Wisdom on a tire swing

In his post A ‘Dangerous’ Tire Swing, Teacher Tom shares some of the wisdom he and the children he plays with discovered on their way to build a tire swing.

The bulk of the article is devoted to describing the process of building the tire swing, and the attendant multitude of “teachable moments” that he shared with the children.

I was especially impressed by the observations he made at the end of the article. They seemed to resonate, to be teaching us something even more important than what we might learn from making a tire swing:

There is no proper way to swing on a tire swing, although none of them chose to sit inside the circle, probably because the whole thing wound up being only a few inches off the ground. Some of them didn’t want a push, others did. Since we’d moved the other swings out of the way, I gave them an option of swinging “straight” or “in a circle.” Some figured out how to use their bodies to keep the momentum going. Other just hung on for dear life, then ran back to the plank for another turn.

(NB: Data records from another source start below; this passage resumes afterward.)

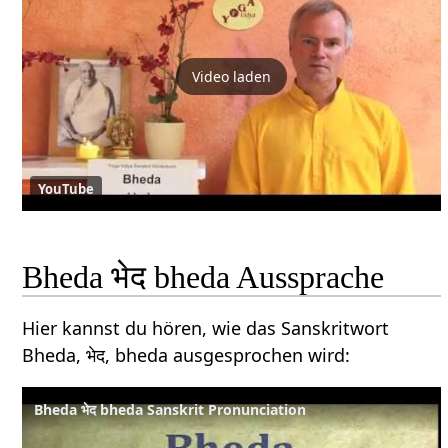
Video laden
YouTube
Bheda भेद bheda Aussprache
Hier kannst du hören, wie das Sanskritwort
Bheda, भेद, bheda ausgesprochen wird:
Bheda भेद bheda Sanskrit Pronunciation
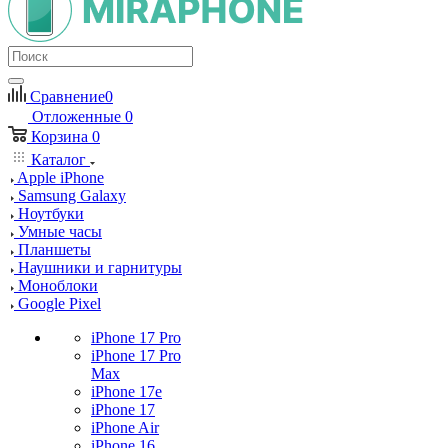
Сравнение
0
Отложенные
0
Корзина
0
Каталог
Apple iPhone
Samsung Galaxy
Ноутбуки
Умные часы
Планшеты
Наушники и гарнитуры
Моноблоки
Google Pixel
iPhone 17 Pro
iPhone 17 Pro
Max
iPhone 17e
iPhone 17
iPhone Air
iPhone 16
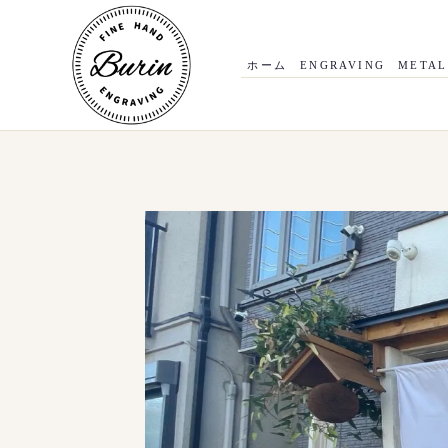
内
容
を
ス
ホーム
ENGRAVING
METAL
キ
ッ
プ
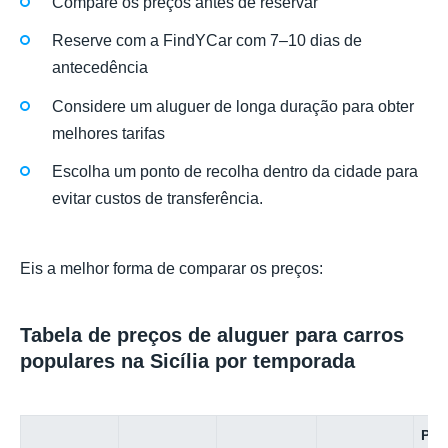
Compare os preços antes de reservar
Reserve com a FindYCar com 7–10 dias de
antecedência
Considere um aluguer de longa duração para obter
melhores tarifas
Escolha um ponto de recolha dentro da cidade para
evitar custos de transferência.
Eis a melhor forma de comparar os preços:
Tabela de preços de aluguer para carros
populares na Sicília por temporada
Pre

It’s impossible to come up with a definition for play that does not include risk. Preventing risk is not the job of adults; it is rather to help children learn to take their risks with eyes wide open. The only thing truly dangerous is not allowing them learn to make these judgments for themselves.


  1. Natalie Kinsey on August 9, 2012 at 4:12 pm

    “It’s impossible to come up with a definition for play that does not include risk.”

    Umm, I just want to say a hugest amen ever to this. Which I just did. So, I’ll stop typing. But I also want to say that I love Teacher Tom’s in the mud learning/living of play as much as I love amens.

  2. Lily on August 10, 2012 at 5:25 pm

    Agreed. Just read an article about “over-parenting” the other day. http://www.calgaryherald.com/life/crop+experts+best+underparent/7053433/story.html She talks about risk assessment and how it’s a life skill that must be learned, and how, if kids don’t learn it when they are young, there are repercussions when they get older. Games fit that bill nicely, since there typically isn’t any real threat (I suppose playing Red Rover might result in a few minor injuries), but kids feel the consequences of their decisions.

    “If your child has never had to take a decision about how to spend an afternoon or been left to figure out the best way to climb a tree, he or she will fail to develop cognitive ability.” -Dr. Amanda Gummer in the Calgary Herald.